■ Problem: Please extend the report below on Guterres's five areas for strengthening the Nuclear Non-Proliferation Treaty, picking up after its final sentence.

■ Provided text:
------------------------------------------------

UN Secretary-General Antonio Guterres on Monday highlighted five areas for action to strengthen the Nuclear Non-Proliferation Treaty (NPT).
The first area is to urgently reinforce and reaffirm the 77-year-old norm against the use of nuclear weapons, he told the opening of the 10th NPT Review Conference at the UN headquarters in New York.
This requires a steadfast commitment from all states parties to the NPT. It means finding practical measures that will reduce the risk of nuclear war and put the world back on the path to disarmament. There is a need to strengthen all avenues of dialogue and transparency as peace cannot take hold in an absence of trust and mutual respect, he said.
The second area is to further reduce the risk of nuclear war, he said.
“Eliminating nuclear weapons is the only guarantee they will never be used. We must work relentlessly toward this goal. This must start with new commitments to shrink the numbers of all kinds of nuclear weapons so that they no longer hang by a thread over humanity. And it means reinvigorating — and fully resourcing — our multilateral agreements and frameworks around disarmament and non-proliferation, including the important work of the International Atomic Energy Agency.”
The third area is to address the simmering tensions in the Middle East and Asia, said Guterres.
By adding the threat of nuclear weapons to enduring conflicts, these regions are edging toward catastrophe. There is a need to redouble support for dialogue and negotiation to ease tensions and forge new bonds of trust in regions that have seen too little, he said.
The fourth area is to promote the peaceful use of nuclear technology as a catalyst to advance the Sustainable Development Goals, including for medical and other uses, he said.
The fifth area is to fulfill all outstanding commitments in the NPT itself, and keep it fit for purpose in these trying times, he said.
“We are all here today because we believe in the treaty’s purpose and function. But carrying it into the future requires going beyond the status quo. It requires renewed commitment, and real, good-faith negotiations. And it requires all parties to listen, compromise and keep the lessons of the past — and the fragility of the future — in view at all times.”
The 10th NPT Review Conference, which was originally scheduled for April-May 2020, had to be postponed as a result of the COVID-19 pandemic. NPT Review Conferences had been held every five years since 1975.

------------------------------------------------

■ Records supplied:
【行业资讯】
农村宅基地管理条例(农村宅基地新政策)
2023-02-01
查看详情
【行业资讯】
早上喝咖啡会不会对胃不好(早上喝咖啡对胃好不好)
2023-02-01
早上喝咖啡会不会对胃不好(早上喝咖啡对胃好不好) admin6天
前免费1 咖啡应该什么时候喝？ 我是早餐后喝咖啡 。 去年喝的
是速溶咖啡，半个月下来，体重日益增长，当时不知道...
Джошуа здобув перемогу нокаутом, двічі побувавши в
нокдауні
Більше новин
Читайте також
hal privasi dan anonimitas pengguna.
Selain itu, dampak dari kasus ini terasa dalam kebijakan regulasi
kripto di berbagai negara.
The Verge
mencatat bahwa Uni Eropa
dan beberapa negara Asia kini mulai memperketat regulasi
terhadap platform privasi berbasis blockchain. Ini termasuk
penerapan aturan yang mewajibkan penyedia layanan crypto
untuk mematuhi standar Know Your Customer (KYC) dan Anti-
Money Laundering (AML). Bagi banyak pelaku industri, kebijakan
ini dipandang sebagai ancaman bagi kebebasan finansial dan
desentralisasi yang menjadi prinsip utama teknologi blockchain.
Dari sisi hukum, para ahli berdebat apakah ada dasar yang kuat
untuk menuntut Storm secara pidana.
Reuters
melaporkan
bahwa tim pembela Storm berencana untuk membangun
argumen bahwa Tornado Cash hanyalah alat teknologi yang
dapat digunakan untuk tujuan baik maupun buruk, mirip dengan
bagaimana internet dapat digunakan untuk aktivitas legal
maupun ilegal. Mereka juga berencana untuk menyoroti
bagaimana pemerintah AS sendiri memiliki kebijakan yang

------------------------------------------------

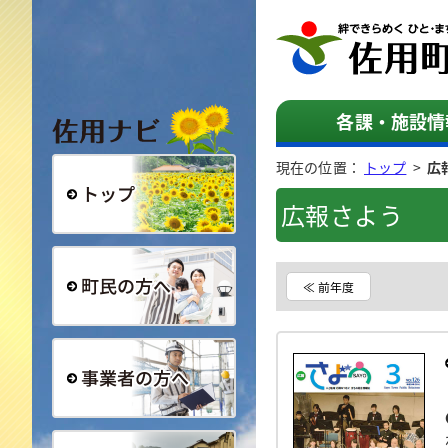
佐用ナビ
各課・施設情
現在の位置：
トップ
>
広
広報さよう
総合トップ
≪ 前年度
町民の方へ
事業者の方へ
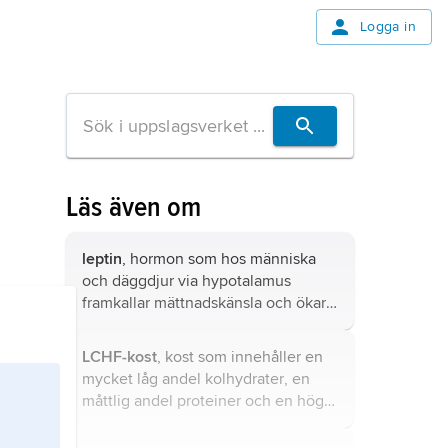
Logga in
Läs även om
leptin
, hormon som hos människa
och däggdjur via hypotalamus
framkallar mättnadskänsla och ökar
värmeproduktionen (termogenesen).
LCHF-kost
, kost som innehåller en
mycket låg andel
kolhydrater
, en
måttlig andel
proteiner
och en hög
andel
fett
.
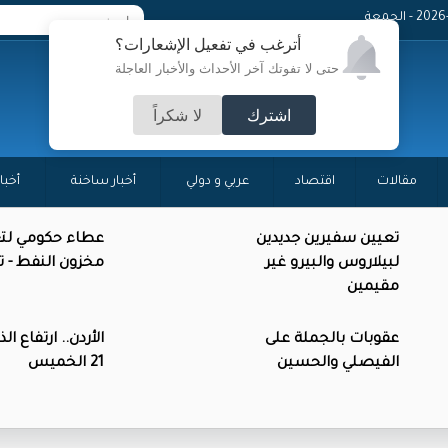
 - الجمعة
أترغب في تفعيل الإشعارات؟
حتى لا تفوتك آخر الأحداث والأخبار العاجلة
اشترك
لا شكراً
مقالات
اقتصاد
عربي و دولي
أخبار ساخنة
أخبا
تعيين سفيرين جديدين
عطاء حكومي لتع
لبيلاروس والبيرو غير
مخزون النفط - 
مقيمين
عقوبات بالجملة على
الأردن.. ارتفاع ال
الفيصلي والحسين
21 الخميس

------------------------------------------------

■ Answer box:
The 10th Review Conference has been long-delayed. But its importance and urgency remain undiminished. It takes place at a critical juncture for collective peace and security, said Guterres.
The climate crisis, stark inequalities, conflicts and human rights violations, and the personal and economic devastation caused by the COVID-19 pandemic have put the world under greater stress than it has faced in our lifetimes. And the Review Conference occurs at a time of nuclear danger not seen since the height of the Cold War, he said.
The initial post-Cold War period ushered in a tentative new hope for peace: a hope found in massive arsenal reductions, in entire regions declaring themselves to be free of nuclear weapons, and in the entrenchment of norms against the use, proliferation and testing of nuclear weapons. And through a combination of commitment, judgment and luck, the world avoided the suicidal mistake of nuclear conflict. But as the years have passed, these fruits of hope are withering, he warned.
“Humanity is in danger of forgetting the lessons forged in the terrifying fires of Hiroshima and Nagasaki. Geopolitical tensions are reaching new highs. Competition is trumping cooperation and collaboration. Distrust has replaced dialogue and disunity has replaced disarmament. States are seeking false security in stockpiling and spending hundreds of billions of dollars on doomsday weapons that have no place on our planet. Almost 13,000 nuclear weapons are now being held in arsenals around the world,” he said.
All these are happening at a time when the risks of proliferation are growing and guardrails to prevent escalation are weakening, and when crises — with nuclear undertones — are festering, from the Middle East and the Korean Peninsula to the conflict in Ukraine and to many other factors around the world, he noted.
“The clouds that parted following the end of the Cold War are gathering once more. We have been extraordinarily lucky so far. But luck is not a strategy, nor is it a shield from geopolitical tensions boiling over into nuclear conflict. Today, humanity is just one misunderstanding, one miscalculation away from nuclear annihilation,” warned the UN chief.
“We need the Treaty on Non-Proliferation of Nuclear Weapons as much as ever. That is why this Review Conference is so important. It’s an opportunity to hammer out the measures that will help avoid certain disaster and to put humanity on a new path toward a world free of nuclear weapons. It’s also a chance to strengthen this treaty and make it fit for the worrying world around us,” said Guterres.